* Required work: Rewrite the text of all the records below, replacing "Arkiv" with "Arkivet" everywhere and leaving everything else unchanged. Leave the pictures out of your answer.
——
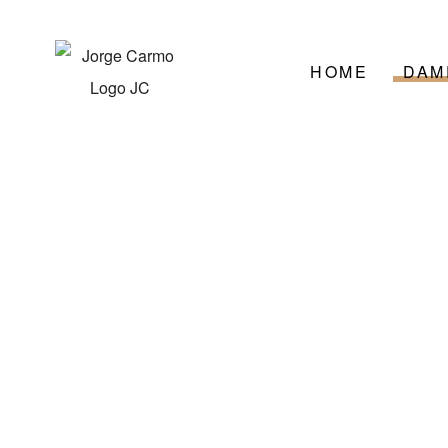
HOME
DAM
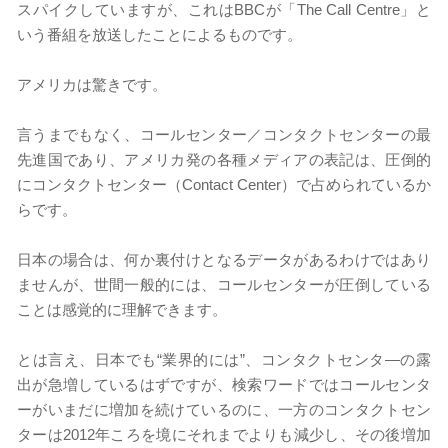
スパイクしていますが、これはBBCが「The Call Centre」と
いう番組を放送したことによるものです。
アメリカは驚きです。
言うまでもなく、コールセンター／コンタクトセンターの最
先進国であり、アメリカ発の各種メディアの表記は、圧倒的
にコンタクトセンター（Contact Center）で占められているか
らです。
日本の場合は、何か裏付けとなるデータがあるわけではあり
ませんが、世間一般的には、コールセンターが圧倒している
ことは感覚的に理解できます。
とは言え、日本でも“業界的には”、コンタクトセンタ―の露
出が急増しているはずですが、検索ワードではコールセンタ
ーがいまだに増加を続けているのに、一方のコンタクトセン
ターは2012年ころを境にそれまでよりも減少し、その後増加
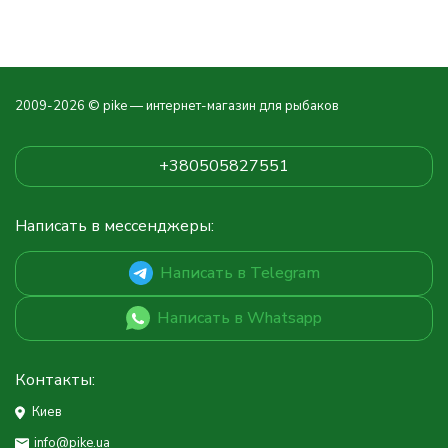
2009-2026 © pike — интернет-магазин для рыбаков
+380505827551
Написать в мессенджеры:
Написать в Telegram
Написать в Whatsapp
Контакты:
Киев
info@pike.ua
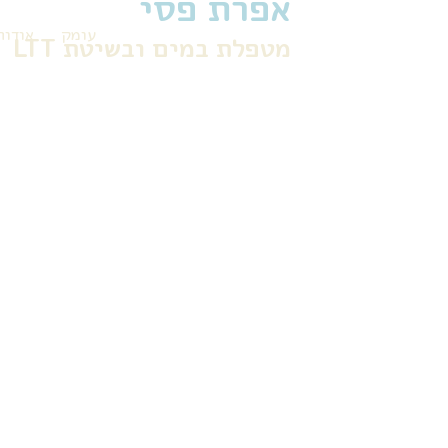
אפרת פסי
עומק
אודות
מטפלת במים ובשיטת LTT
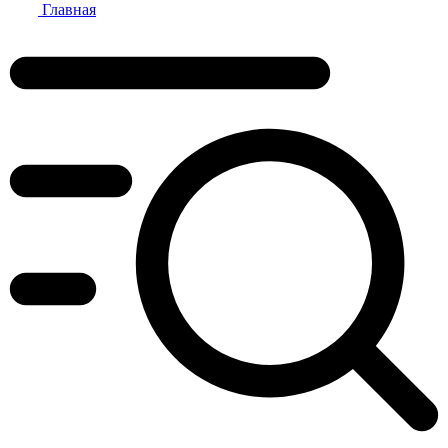
Главная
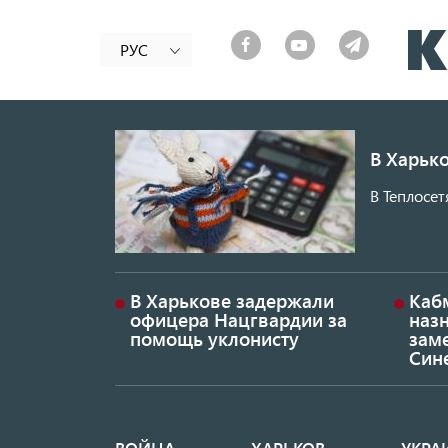
РУС
В Харько
В Теплосет
В Харькове задержали
Каб
офицера Нацгвардии за
наз
помощь уклонисту
заме
Син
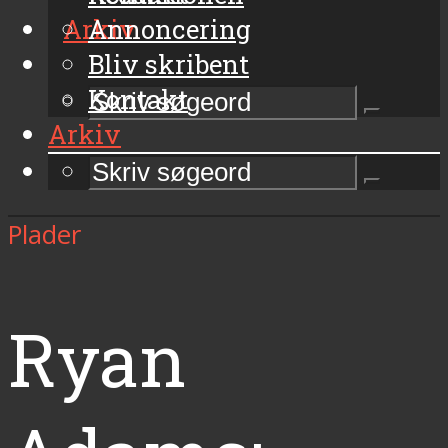
Arkiv
Annoncering
Bliv skribent
Kontakt
Arkiv
Plader
Ryan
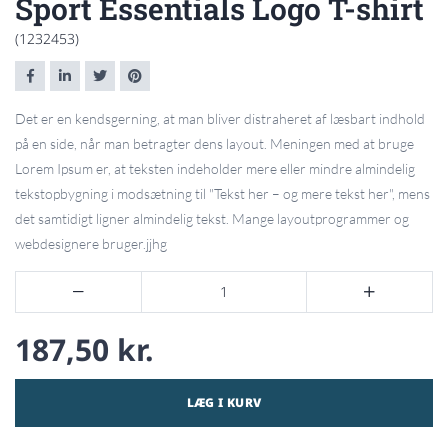
Sport Essentials Logo T-shirt
(1232453)
Det er en kendsgerning, at man bliver distraheret af læsbart indhold
på en side, når man betragter dens layout. Meningen med at bruge
Lorem Ipsum er, at teksten indeholder mere eller mindre almindelig
tekstopbygning i modsætning til "Tekst her – og mere tekst her", mens
det samtidigt ligner almindelig tekst. Mange layoutprogrammer og
webdesignere bruger.jjhg


187,50 kr.
LÆG I KURV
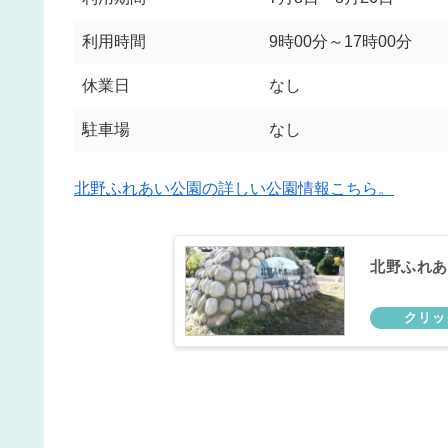
利用時間
9時00分～17時00分
休業日
なし
駐車場
なし
北野ふれあい公園の詳しい公園情報こちら。
北野ふれあ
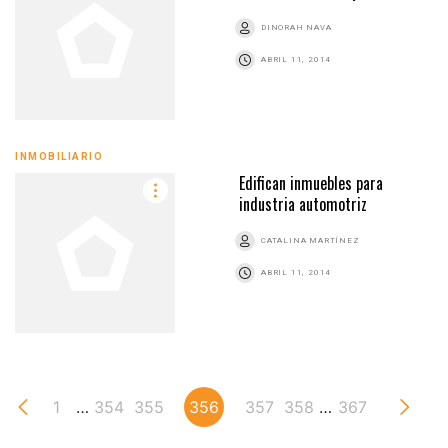
DINORAH NAVA
ABRIL 11, 2014
INMOBILIARIO
Edifican inmuebles para
industria automotriz
CATALINA MARTÍNEZ
ABRIL 11, 2014
1
…
354
355
356
357
358
…
367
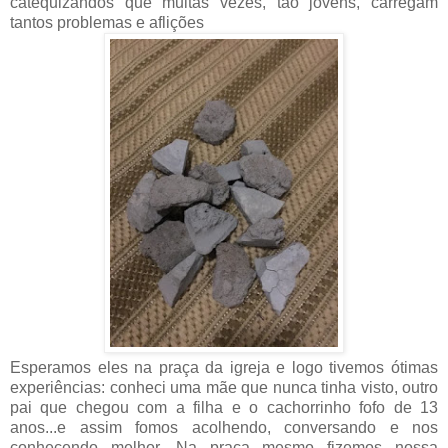
catequizandos que muitas vezes, tão jovens, carregam
tantos problemas e aflições
Esperamos eles na praça da igreja e logo tivemos ótimas
experiências: conheci uma mãe que nunca tinha visto, outro
pai que chegou com a filha e o cachorrinho fofo de 13
anos...e assim fomos acolhendo, conversando e nos
conhecendo melhor. Na praça mesmo fizemos nossa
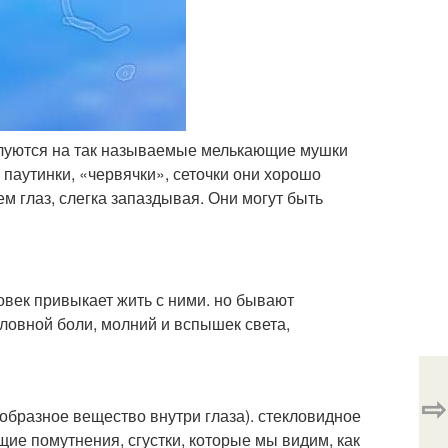
алуются на так называемые мелькающие мушки
паутинки, «червячки», сеточки они хорошо
м глаз, слегка запаздывая. Они могут быть
век привыкает жить с ними. но бывают
ловной боли, молний и вспышек света,
⇨
еобразное вещество внутри глаза). стекловидное
щие помутнения, сгустки, которые мы видим, как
——
* Output below:
HOME
DAM
スパイクしていますが、これはBBCが「The Call Centre」と
いう番組を放送したことによるものです。
アメリカは驚きです。
言うまでもなく、コールセンター／コンタクトセンターの最
先進国であり、アメリカ発の各種メディアの表記は、圧倒的
にコンタクトセンター（Contact Center）で占められているか
らです。
日本の場合は、何か裏付けとなるデータがあるわけではあり
ませんが、世間一般的には、コールセンターが圧倒している
ことは感覚的に理解できます。
とは言え、日本でも“業界的には”、コンタクトセンタ―の露
出が急増しているはずですが、検索ワードではコールセンタ
ーがいまだに増加を続けているのに、一方のコンタクトセン
ターは2012年ころを境にそれまでよりも減少し、その後増加
2009-2026 © pike — интернет-магазин для рыбаков
+380505827551
Написать в мессенджеры:
Написать в Telegram
Написать в Whatsapp
Контакты:
Киев
info@pike.ua
אפרת פסי
עומק
אודות
מטפלת במים ובשיטת LTT
Главная
РУС
В Харько
В Теплосет
В Харькове задержали
Каб
офицера Нацгвардии за
наз
помощь уклонисту
заме
Син
Arkivet
Annoncering
Bliv skribent
Kontakt
Arkivet
Plader
Ryan
Sport Essentials Logo T-shirt
(1232453)
Det er en kendsgerning, at man bliver distraheret af læsbart indhold
på en side, når man betragter dens layout. Meningen med at bruge
Lorem Ipsum er, at teksten indeholder mere eller mindre almindelig
tekstopbygning i modsætning til "Tekst her – og mere tekst her", mens
det samtidigt ligner almindelig tekst. Mange layoutprogrammer og
webdesignere bruger.jjhg


187,50 kr.
LÆG I KURV
利用時間
9時00分～17時00分
休業日
なし
駐車場
なし
北野ふれあい公園の詳しい公園情報こちら。
北野ふれあ
DINORAH NAVA
ABRIL 11, 2014
INMOBILIARIO
Edifican inmuebles para
industria automotriz
CATALINA MARTÍNEZ
ABRIL 11, 2014
1
…
354
355
356
357
358
…
367
catequizandos que muitas vezes, tão jovens, carregam
tantos problemas e aflições
Esperamos eles na praça da igreja e logo tivemos ótimas
experiências: conheci uma mãe que nunca tinha visto, outro
pai que chegou com a filha e o cachorrinho fofo de 13
anos...e assim fomos acolhendo, conversando e nos
conhecendo melhor. Na praça mesmo fizemos nossa
алуются на так называемые мелькающие мушки
паутинки, «червячки», сеточки они хорошо
м глаз, слегка запаздывая. Они могут быть
век привыкает жить с ними. но бывают
ловной боли, молний и вспышек света,
⇨
еобразное вещество внутри глаза). стекловидное
щие помутнения, сгустки, которые мы видим, как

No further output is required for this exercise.